Bone marrow transplantation. 2018
Abstract
Relapsed/refractory Peripheral T-cell Lymphomas are characterized by a poor prognosis, especially for patients who are not candidates for allogeneic hematopoietic stem-cell transplantation. We conducted a retrospective analysis on 73 consecutive patients affected by relapsed/refractory T-Cell lymphomas who were considered eligible for allogeneic transplant. All patients were referred at our center from 2001 to 2017. With a median follow-up of 40 months (range 9-192 months), 4-year second-line failure-free survival and overall survival were 14% (CI95%:7-24) and 34% (CI95%:22-46).
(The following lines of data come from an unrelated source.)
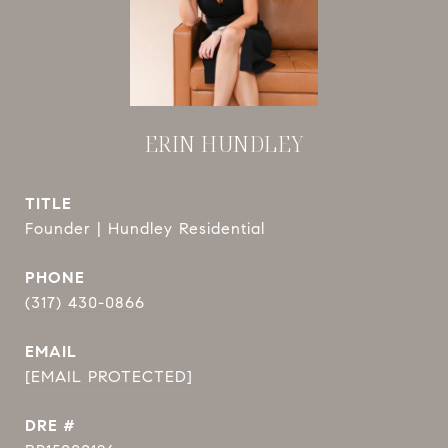
ERIN HUNDLEY
TITLE
Founder | Hundley Residential
PHONE
(317) 430-0866
EMAIL
[EMAIL PROTECTED]
DRE #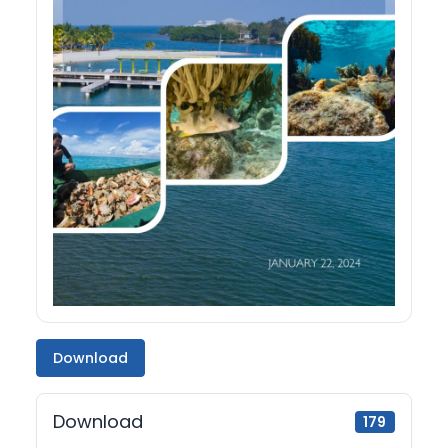
Download
Download
179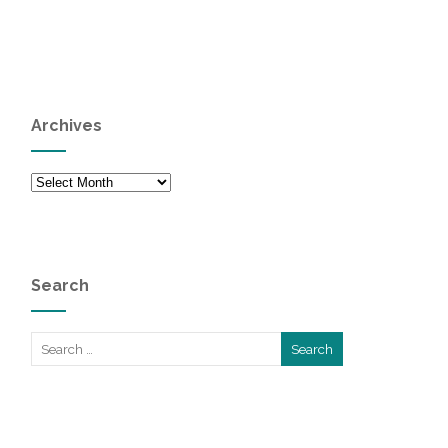
Archives
Archives
Search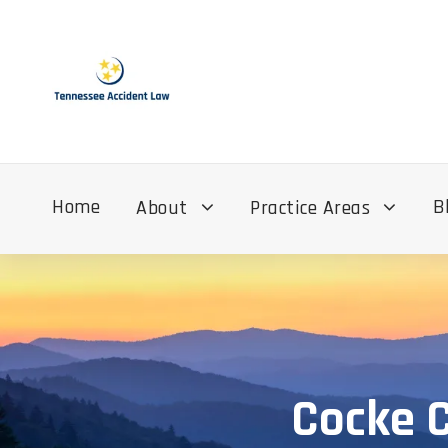
Home
B
About
Practice Areas
Cocke C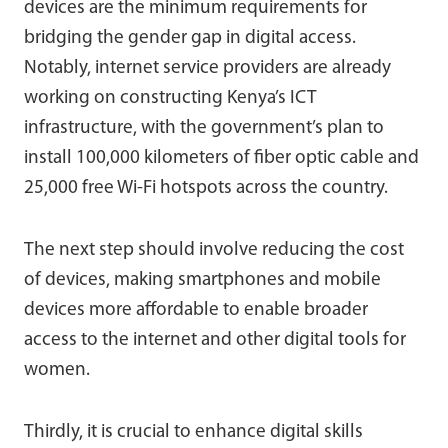
devices are the minimum requirements for
bridging the gender gap in digital access.
Notably, internet service providers are already
working on constructing Kenya’s ICT
infrastructure, with the government’s plan to
install 100,000 kilometers of fiber optic cable and
25,000 free Wi-Fi hotspots across the country.
The next step should involve reducing the cost
of devices, making smartphones and mobile
devices more affordable to enable broader
access to the internet and other digital tools for
women.
Thirdly, it is crucial to enhance digital skills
Extranodal disease at relapse (HR 2.25, CI95%: 1.11-4.56, p = 0.02) and first-line failure-free survival < 12 months (HR 3.37, CI95%: 1.67-6.88, p < 0.01) had a negative prognostic impact on survival. Only 45 out of 73 patients (62%) received allogeneic transplant. For the 28 (38%) patients who did not proceed to transplant, disease progression was the main reason for ineligibility. Median survival from time of transplant was 31 months (range 4-185 months). A first-line failure-free survival < 12 months had a negative prognostic impact also for allografted patients (2-year survival 45% vs 73%, p = 0.03) identifying a very high-risk population which requires novel treatments pre and post-transplant to obtain a long-term disease control.